• Problems to work on
**1.** Answer these questions from the school lunch excerpt:
(a) Which two vegetarian options with actual vegetables are named?
(b) What position does Sally Wills hold?
(c) At which school did the pilot program start, and to how many other schools has it expanded?
**2.** Duplicate the passage of the school lunch excerpt starting with "School cafeterias have" and going on through "healthy, wholesome lunches.".
**3.** List the sectors of the community that LiveWell Greenville works with, according to the school lunch excerpt.

• Page excerpt
^^^^^^^^
School cafeterias have never been known as a culinary bright spots. Most school lunches are frozen blobs laden with sodium, fat, and preservatives, with taupe being the dominant hue in the chicken fingers, fish sticks, burgers, and gravy slathered atop meats of questionable provenance. But times are changing. Walk into most any Greenville County school cafeteria these days, and you will see colorful meals that are healthy and appetizing. There are fruits and produce on salad bars and daily scratch-made soups full of fresh ingredients. You’ll see vegetarian options that contain actual vegetables like black bean burgers and veggie frittatas (the previous vegetarian meal was a PB&J or yogurt served with a cheese stick and graham crackers). It’s a massive culinary shift that’s empowering cafeteria workers and providing kids with healthy, wholesome lunches.

These are the kind of healthy “win-wins” that Sally Wills is passionate about. As the executive director of LiveWell Greenville, Wills spends her days connecting dots: identifying health challenges and linking people and organizations together to bring about positive change. LiveWell Greenville works with different sectors of the community including healthcare, schools, employers, churches, and towns, which involves transportation agencies and park and recreation departments. “We have workgroups in each of these areas,” Wills says. “And about three years ago the schools workgroup said, ‘What if we could change the way that the lunches are made in Greenville County Schools?’” Plans were made, partners were connected, and a pilot program was started at AJ Whittenberg, which has now expanded to 70 other schools.
^^^^^^^^
[Saved data entries]
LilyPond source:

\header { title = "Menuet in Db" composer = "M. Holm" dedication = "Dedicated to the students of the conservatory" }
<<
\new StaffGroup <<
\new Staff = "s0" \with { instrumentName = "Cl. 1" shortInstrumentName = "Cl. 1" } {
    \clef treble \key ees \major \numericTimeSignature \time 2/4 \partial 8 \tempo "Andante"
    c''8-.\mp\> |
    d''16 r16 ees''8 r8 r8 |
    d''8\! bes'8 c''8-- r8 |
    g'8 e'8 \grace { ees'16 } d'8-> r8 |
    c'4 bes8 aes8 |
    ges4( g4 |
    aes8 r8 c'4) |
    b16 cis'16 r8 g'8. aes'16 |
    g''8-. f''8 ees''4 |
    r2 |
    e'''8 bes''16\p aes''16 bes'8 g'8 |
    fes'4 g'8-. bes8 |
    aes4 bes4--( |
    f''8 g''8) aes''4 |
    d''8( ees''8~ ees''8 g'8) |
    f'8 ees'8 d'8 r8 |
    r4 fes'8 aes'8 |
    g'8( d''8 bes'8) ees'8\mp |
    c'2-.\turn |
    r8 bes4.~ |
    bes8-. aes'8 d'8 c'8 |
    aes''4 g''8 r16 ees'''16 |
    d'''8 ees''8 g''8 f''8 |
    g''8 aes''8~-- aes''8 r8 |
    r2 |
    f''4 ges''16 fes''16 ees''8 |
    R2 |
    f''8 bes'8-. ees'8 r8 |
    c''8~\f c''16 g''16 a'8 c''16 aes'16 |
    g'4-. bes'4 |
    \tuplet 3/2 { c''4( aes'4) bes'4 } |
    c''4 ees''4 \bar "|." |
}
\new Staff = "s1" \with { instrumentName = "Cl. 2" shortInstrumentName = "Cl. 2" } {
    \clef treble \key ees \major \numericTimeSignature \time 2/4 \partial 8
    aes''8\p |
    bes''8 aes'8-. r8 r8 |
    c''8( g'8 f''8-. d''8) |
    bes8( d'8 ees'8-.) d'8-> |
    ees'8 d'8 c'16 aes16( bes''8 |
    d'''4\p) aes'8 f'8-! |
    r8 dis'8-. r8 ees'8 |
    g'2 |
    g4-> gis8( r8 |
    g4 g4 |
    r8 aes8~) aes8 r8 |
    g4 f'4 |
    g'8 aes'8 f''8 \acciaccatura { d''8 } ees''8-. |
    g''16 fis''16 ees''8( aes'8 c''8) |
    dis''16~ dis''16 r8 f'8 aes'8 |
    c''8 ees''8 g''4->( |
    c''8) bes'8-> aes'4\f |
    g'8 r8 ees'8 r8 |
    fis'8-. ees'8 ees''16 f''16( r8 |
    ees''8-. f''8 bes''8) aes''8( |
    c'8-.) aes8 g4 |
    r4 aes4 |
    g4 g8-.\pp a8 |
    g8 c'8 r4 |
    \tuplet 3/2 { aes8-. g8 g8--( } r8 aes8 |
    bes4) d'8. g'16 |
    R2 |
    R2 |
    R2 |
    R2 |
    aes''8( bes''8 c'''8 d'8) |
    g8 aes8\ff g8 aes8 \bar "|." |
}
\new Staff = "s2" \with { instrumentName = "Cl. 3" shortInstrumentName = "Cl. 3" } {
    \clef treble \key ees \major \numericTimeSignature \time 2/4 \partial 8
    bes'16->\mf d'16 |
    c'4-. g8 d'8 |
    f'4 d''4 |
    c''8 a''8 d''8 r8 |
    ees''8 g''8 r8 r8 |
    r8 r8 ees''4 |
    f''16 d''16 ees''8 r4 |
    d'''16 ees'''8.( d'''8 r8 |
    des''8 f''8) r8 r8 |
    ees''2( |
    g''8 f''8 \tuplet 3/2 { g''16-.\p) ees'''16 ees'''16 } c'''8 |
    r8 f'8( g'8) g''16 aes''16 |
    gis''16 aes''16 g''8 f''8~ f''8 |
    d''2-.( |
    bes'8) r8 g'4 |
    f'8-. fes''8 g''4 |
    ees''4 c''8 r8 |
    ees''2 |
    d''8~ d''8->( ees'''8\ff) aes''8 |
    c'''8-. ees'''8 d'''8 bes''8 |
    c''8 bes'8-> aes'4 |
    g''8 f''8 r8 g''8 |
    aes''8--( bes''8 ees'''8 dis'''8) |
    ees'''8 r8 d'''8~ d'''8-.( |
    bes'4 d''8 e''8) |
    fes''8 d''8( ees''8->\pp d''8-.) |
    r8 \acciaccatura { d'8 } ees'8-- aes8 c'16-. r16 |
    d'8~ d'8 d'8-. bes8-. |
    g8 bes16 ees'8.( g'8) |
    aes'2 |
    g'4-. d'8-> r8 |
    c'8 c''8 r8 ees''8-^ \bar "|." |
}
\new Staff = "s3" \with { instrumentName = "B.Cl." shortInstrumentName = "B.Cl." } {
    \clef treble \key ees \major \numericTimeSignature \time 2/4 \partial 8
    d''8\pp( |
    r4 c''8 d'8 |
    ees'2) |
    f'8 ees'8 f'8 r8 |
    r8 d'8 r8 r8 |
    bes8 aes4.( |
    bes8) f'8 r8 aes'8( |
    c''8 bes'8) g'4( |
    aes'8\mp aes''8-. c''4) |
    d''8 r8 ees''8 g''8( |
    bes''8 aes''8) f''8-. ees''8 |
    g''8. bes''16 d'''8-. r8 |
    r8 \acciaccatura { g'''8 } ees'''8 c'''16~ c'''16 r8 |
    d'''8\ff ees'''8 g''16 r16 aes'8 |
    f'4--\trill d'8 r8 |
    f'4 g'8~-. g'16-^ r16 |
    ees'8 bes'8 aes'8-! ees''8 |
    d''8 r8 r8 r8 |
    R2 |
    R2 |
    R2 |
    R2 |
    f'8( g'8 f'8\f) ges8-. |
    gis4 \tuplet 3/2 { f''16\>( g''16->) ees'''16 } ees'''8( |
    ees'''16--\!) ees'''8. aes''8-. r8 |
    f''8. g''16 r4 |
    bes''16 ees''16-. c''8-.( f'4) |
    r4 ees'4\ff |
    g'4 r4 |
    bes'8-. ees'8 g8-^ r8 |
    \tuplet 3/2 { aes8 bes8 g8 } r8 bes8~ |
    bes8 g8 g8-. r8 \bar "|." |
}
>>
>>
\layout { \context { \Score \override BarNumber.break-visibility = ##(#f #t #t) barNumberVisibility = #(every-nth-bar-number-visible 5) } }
^^^^^^^^
• Solutions
**1.**
(a) Black bean burgers and veggie frittatas.
(b) She is the executive director of LiveWell Greenville.
(c) AJ Whittenberg; it has expanded to 70 other schools.

**2.**
School cafeterias have never been known as a culinary bright spots. Most school lunches are frozen blobs laden with sodium, fat, and preservatives, with taupe being the dominant hue in the chicken fingers, fish sticks, burgers, and gravy slathered atop meats of questionable provenance. But times are changing. Walk into most any Greenville County school cafeteria these days, and you will see colorful meals that are healthy and appetizing. There are fruits and produce on salad bars and daily scratch-made soups full of fresh ingredients. You’ll see vegetarian options that contain actual vegetables like black bean burgers and veggie frittatas (the previous vegetarian meal was a PB&J or yogurt served with a cheese stick and graham crackers). It’s a massive culinary shift that’s empowering cafeteria workers and providing kids with healthy, wholesome lunches.

**3.** Healthcare, schools, employers, churches, and towns.